Data:
★ ★ ★ ★ ★

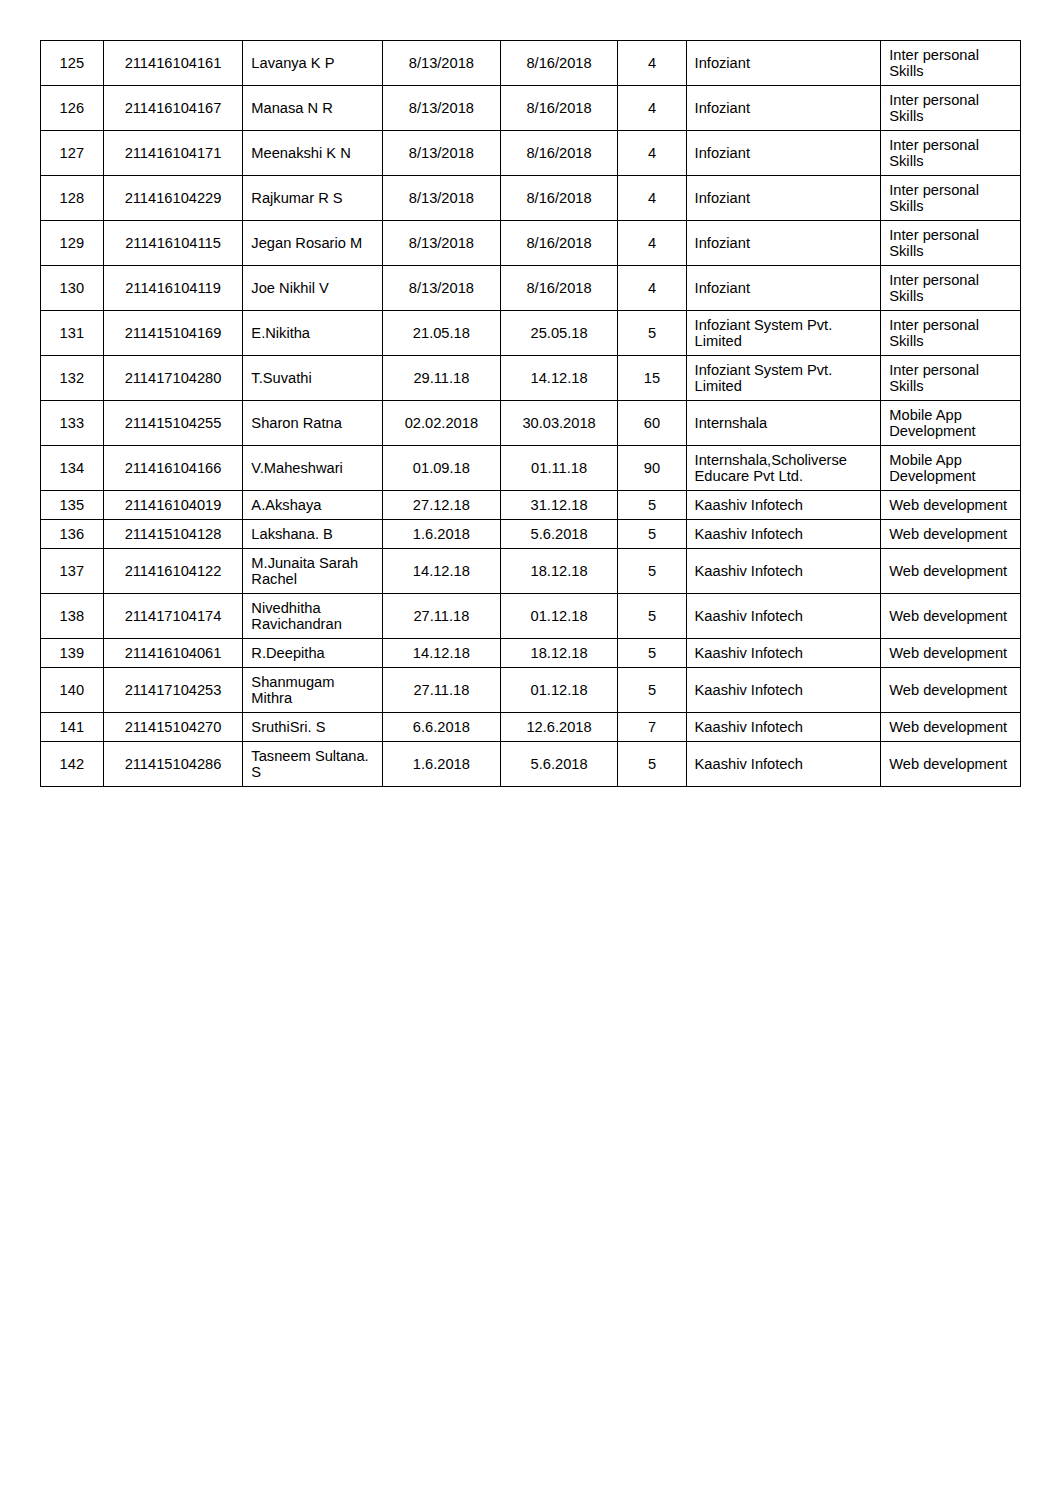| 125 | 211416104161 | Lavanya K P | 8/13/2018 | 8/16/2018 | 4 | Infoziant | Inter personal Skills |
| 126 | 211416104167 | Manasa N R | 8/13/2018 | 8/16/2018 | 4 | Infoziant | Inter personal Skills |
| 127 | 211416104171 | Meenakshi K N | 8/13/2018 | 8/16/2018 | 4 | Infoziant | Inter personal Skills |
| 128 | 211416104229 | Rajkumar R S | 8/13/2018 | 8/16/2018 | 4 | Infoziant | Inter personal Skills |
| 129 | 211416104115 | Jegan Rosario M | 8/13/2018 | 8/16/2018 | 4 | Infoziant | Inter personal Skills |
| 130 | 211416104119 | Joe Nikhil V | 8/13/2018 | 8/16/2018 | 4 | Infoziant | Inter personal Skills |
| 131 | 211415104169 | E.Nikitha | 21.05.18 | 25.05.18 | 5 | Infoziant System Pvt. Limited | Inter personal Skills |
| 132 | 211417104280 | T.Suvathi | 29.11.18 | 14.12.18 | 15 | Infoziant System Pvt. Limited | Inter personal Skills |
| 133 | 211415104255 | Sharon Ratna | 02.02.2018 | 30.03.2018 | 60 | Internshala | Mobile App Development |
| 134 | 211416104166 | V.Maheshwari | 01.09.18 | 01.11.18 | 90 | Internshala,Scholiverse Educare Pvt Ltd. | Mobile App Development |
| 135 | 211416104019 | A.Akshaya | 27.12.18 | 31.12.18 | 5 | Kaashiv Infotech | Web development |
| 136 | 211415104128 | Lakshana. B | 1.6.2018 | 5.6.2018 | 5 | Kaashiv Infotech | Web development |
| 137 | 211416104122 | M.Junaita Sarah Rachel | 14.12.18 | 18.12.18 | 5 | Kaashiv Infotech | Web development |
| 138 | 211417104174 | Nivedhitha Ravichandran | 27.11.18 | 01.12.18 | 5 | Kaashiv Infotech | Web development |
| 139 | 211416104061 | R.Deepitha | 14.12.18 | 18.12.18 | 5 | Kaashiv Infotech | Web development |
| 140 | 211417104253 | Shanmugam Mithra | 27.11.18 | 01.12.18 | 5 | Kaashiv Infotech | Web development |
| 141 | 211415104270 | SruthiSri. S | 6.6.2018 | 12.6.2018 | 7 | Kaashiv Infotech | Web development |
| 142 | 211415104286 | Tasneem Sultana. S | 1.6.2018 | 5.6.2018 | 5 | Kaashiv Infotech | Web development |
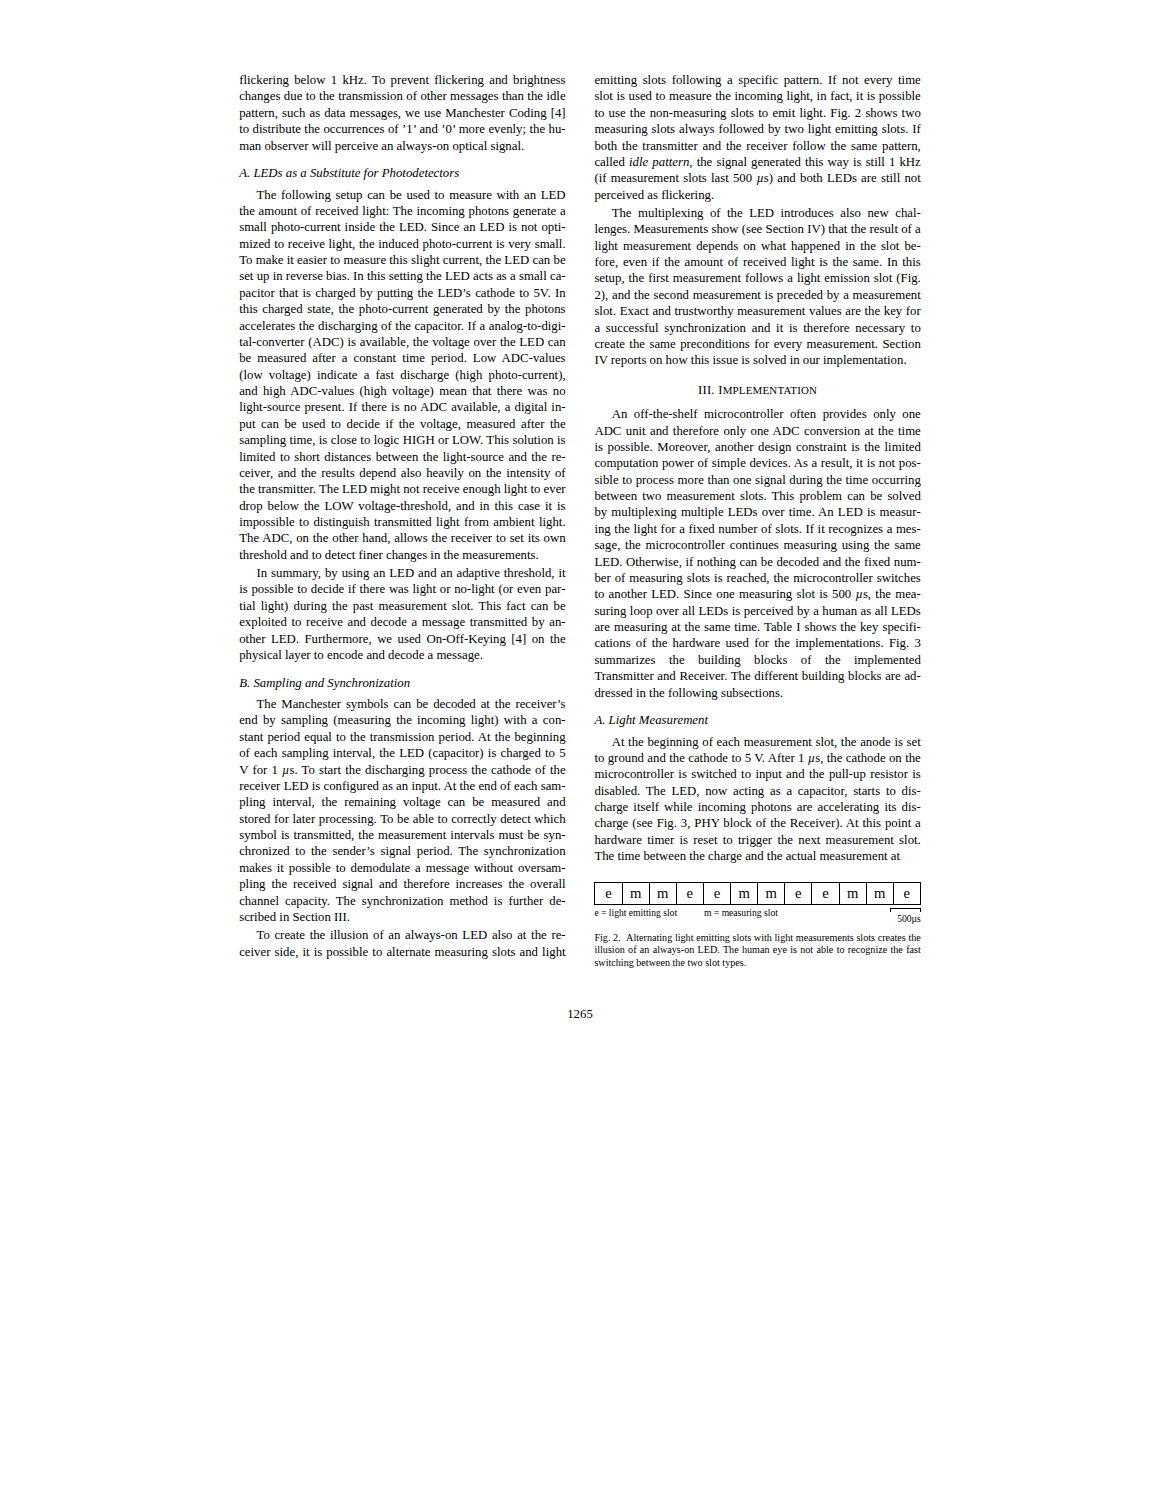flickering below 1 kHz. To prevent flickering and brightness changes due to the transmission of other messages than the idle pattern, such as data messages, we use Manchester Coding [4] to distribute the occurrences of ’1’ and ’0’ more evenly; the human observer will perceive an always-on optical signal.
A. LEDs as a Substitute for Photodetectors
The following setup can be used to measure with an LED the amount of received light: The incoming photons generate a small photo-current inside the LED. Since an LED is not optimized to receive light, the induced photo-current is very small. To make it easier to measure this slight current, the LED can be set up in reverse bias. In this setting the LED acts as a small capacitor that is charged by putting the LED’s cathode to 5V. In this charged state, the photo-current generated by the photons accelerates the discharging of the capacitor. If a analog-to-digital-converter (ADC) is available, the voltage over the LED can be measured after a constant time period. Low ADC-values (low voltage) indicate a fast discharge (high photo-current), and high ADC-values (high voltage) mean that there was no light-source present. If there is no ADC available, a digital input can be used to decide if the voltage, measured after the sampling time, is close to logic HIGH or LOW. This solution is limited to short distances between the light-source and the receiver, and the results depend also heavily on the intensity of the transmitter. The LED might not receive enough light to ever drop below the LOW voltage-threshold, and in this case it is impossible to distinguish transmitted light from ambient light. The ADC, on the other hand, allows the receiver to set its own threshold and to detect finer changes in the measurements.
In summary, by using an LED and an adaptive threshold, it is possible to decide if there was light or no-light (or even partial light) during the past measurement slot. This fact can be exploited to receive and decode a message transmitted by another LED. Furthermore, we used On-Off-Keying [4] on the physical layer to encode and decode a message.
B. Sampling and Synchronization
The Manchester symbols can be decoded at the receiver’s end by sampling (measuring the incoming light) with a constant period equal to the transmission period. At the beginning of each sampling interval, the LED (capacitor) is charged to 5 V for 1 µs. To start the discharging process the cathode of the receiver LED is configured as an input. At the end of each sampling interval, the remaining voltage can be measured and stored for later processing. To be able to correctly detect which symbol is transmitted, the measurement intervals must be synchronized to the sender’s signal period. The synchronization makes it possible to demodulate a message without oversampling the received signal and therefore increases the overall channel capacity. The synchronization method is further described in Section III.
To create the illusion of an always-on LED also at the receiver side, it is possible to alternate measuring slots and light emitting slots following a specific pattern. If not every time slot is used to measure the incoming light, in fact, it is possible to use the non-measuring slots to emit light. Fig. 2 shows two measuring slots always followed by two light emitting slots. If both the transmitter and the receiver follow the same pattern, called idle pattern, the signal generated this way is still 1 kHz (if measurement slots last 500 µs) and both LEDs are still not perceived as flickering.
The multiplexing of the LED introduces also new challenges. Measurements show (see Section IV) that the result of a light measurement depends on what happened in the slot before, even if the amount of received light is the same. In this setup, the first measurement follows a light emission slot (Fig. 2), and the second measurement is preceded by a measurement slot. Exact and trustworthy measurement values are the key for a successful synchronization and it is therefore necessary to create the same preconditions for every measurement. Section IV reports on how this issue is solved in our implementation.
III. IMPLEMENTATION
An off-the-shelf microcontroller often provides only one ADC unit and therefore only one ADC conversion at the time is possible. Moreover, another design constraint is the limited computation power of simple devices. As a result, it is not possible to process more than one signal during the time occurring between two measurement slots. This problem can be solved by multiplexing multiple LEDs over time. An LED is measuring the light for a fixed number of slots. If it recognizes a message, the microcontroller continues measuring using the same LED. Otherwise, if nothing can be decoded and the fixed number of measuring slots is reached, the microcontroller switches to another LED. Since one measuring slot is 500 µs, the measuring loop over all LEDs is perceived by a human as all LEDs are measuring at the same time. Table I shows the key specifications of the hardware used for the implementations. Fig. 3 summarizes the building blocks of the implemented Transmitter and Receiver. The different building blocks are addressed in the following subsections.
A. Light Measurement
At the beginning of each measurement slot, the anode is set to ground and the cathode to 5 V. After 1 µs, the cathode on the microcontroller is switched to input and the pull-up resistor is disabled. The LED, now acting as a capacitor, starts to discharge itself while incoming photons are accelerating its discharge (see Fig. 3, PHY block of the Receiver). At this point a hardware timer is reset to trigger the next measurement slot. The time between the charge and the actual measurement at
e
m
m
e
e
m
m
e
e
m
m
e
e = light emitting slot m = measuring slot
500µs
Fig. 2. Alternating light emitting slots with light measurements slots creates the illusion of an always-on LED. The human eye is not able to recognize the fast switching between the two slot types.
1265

★ ★ ★ ★ ★

Directions: Leaving the pictures aside, give back all the records exactly as they are.

Task answer:
| 125 | 211416104161 | Lavanya K P | 8/13/2018 | 8/16/2018 | 4 | Infoziant | Inter personal Skills |
| 126 | 211416104167 | Manasa N R | 8/13/2018 | 8/16/2018 | 4 | Infoziant | Inter personal Skills |
| 127 | 211416104171 | Meenakshi K N | 8/13/2018 | 8/16/2018 | 4 | Infoziant | Inter personal Skills |
| 128 | 211416104229 | Rajkumar R S | 8/13/2018 | 8/16/2018 | 4 | Infoziant | Inter personal Skills |
| 129 | 211416104115 | Jegan Rosario M | 8/13/2018 | 8/16/2018 | 4 | Infoziant | Inter personal Skills |
| 130 | 211416104119 | Joe Nikhil V | 8/13/2018 | 8/16/2018 | 4 | Infoziant | Inter personal Skills |
| 131 | 211415104169 | E.Nikitha | 21.05.18 | 25.05.18 | 5 | Infoziant System Pvt. Limited | Inter personal Skills |
| 132 | 211417104280 | T.Suvathi | 29.11.18 | 14.12.18 | 15 | Infoziant System Pvt. Limited | Inter personal Skills |
| 133 | 211415104255 | Sharon Ratna | 02.02.2018 | 30.03.2018 | 60 | Internshala | Mobile App Development |
| 134 | 211416104166 | V.Maheshwari | 01.09.18 | 01.11.18 | 90 | Internshala,Scholiverse Educare Pvt Ltd. | Mobile App Development |
| 135 | 211416104019 | A.Akshaya | 27.12.18 | 31.12.18 | 5 | Kaashiv Infotech | Web development |
| 136 | 211415104128 | Lakshana. B | 1.6.2018 | 5.6.2018 | 5 | Kaashiv Infotech | Web development |
| 137 | 211416104122 | M.Junaita Sarah Rachel | 14.12.18 | 18.12.18 | 5 | Kaashiv Infotech | Web development |
| 138 | 211417104174 | Nivedhitha Ravichandran | 27.11.18 | 01.12.18 | 5 | Kaashiv Infotech | Web development |
| 139 | 211416104061 | R.Deepitha | 14.12.18 | 18.12.18 | 5 | Kaashiv Infotech | Web development |
| 140 | 211417104253 | Shanmugam Mithra | 27.11.18 | 01.12.18 | 5 | Kaashiv Infotech | Web development |
| 141 | 211415104270 | SruthiSri. S | 6.6.2018 | 12.6.2018 | 7 | Kaashiv Infotech | Web development |
| 142 | 211415104286 | Tasneem Sultana. S | 1.6.2018 | 5.6.2018 | 5 | Kaashiv Infotech | Web development |
flickering below 1 kHz. To prevent flickering and brightness changes due to the transmission of other messages than the idle pattern, such as data messages, we use Manchester Coding [4] to distribute the occurrences of ’1’ and ’0’ more evenly; the human observer will perceive an always-on optical signal.
A. LEDs as a Substitute for Photodetectors
The following setup can be used to measure with an LED the amount of received light: The incoming photons generate a small photo-current inside the LED. Since an LED is not optimized to receive light, the induced photo-current is very small. To make it easier to measure this slight current, the LED can be set up in reverse bias. In this setting the LED acts as a small capacitor that is charged by putting the LED’s cathode to 5V. In this charged state, the photo-current generated by the photons accelerates the discharging of the capacitor. If a analog-to-digital-converter (ADC) is available, the voltage over the LED can be measured after a constant time period. Low ADC-values (low voltage) indicate a fast discharge (high photo-current), and high ADC-values (high voltage) mean that there was no light-source present. If there is no ADC available, a digital input can be used to decide if the voltage, measured after the sampling time, is close to logic HIGH or LOW. This solution is limited to short distances between the light-source and the receiver, and the results depend also heavily on the intensity of the transmitter. The LED might not receive enough light to ever drop below the LOW voltage-threshold, and in this case it is impossible to distinguish transmitted light from ambient light. The ADC, on the other hand, allows the receiver to set its own threshold and to detect finer changes in the measurements.
In summary, by using an LED and an adaptive threshold, it is possible to decide if there was light or no-light (or even partial light) during the past measurement slot. This fact can be exploited to receive and decode a message transmitted by another LED. Furthermore, we used On-Off-Keying [4] on the physical layer to encode and decode a message.
B. Sampling and Synchronization
The Manchester symbols can be decoded at the receiver’s end by sampling (measuring the incoming light) with a constant period equal to the transmission period. At the beginning of each sampling interval, the LED (capacitor) is charged to 5 V for 1 µs. To start the discharging process the cathode of the receiver LED is configured as an input. At the end of each sampling interval, the remaining voltage can be measured and stored for later processing. To be able to correctly detect which symbol is transmitted, the measurement intervals must be synchronized to the sender’s signal period. The synchronization makes it possible to demodulate a message without oversampling the received signal and therefore increases the overall channel capacity. The synchronization method is further described in Section III.
To create the illusion of an always-on LED also at the receiver side, it is possible to alternate measuring slots and light emitting slots following a specific pattern. If not every time slot is used to measure the incoming light, in fact, it is possible to use the non-measuring slots to emit light. Fig. 2 shows two measuring slots always followed by two light emitting slots. If both the transmitter and the receiver follow the same pattern, called idle pattern, the signal generated this way is still 1 kHz (if measurement slots last 500 µs) and both LEDs are still not perceived as flickering.
The multiplexing of the LED introduces also new challenges. Measurements show (see Section IV) that the result of a light measurement depends on what happened in the slot before, even if the amount of received light is the same. In this setup, the first measurement follows a light emission slot (Fig. 2), and the second measurement is preceded by a measurement slot. Exact and trustworthy measurement values are the key for a successful synchronization and it is therefore necessary to create the same preconditions for every measurement. Section IV reports on how this issue is solved in our implementation.
III. IMPLEMENTATION
An off-the-shelf microcontroller often provides only one ADC unit and therefore only one ADC conversion at the time is possible. Moreover, another design constraint is the limited computation power of simple devices. As a result, it is not possible to process more than one signal during the time occurring between two measurement slots. This problem can be solved by multiplexing multiple LEDs over time. An LED is measuring the light for a fixed number of slots. If it recognizes a message, the microcontroller continues measuring using the same LED. Otherwise, if nothing can be decoded and the fixed number of measuring slots is reached, the microcontroller switches to another LED. Since one measuring slot is 500 µs, the measuring loop over all LEDs is perceived by a human as all LEDs are measuring at the same time. Table I shows the key specifications of the hardware used for the implementations. Fig. 3 summarizes the building blocks of the implemented Transmitter and Receiver. The different building blocks are addressed in the following subsections.
A. Light Measurement
At the beginning of each measurement slot, the anode is set to ground and the cathode to 5 V. After 1 µs, the cathode on the microcontroller is switched to input and the pull-up resistor is disabled. The LED, now acting as a capacitor, starts to discharge itself while incoming photons are accelerating its discharge (see Fig. 3, PHY block of the Receiver). At this point a hardware timer is reset to trigger the next measurement slot. The time between the charge and the actual measurement at
e
m
m
e
e
m
m
e
e
m
m
e
e = light emitting slot m = measuring slot
500µs
Fig. 2. Alternating light emitting slots with light measurements slots creates the illusion of an always-on LED. The human eye is not able to recognize the fast switching between the two slot types.
1265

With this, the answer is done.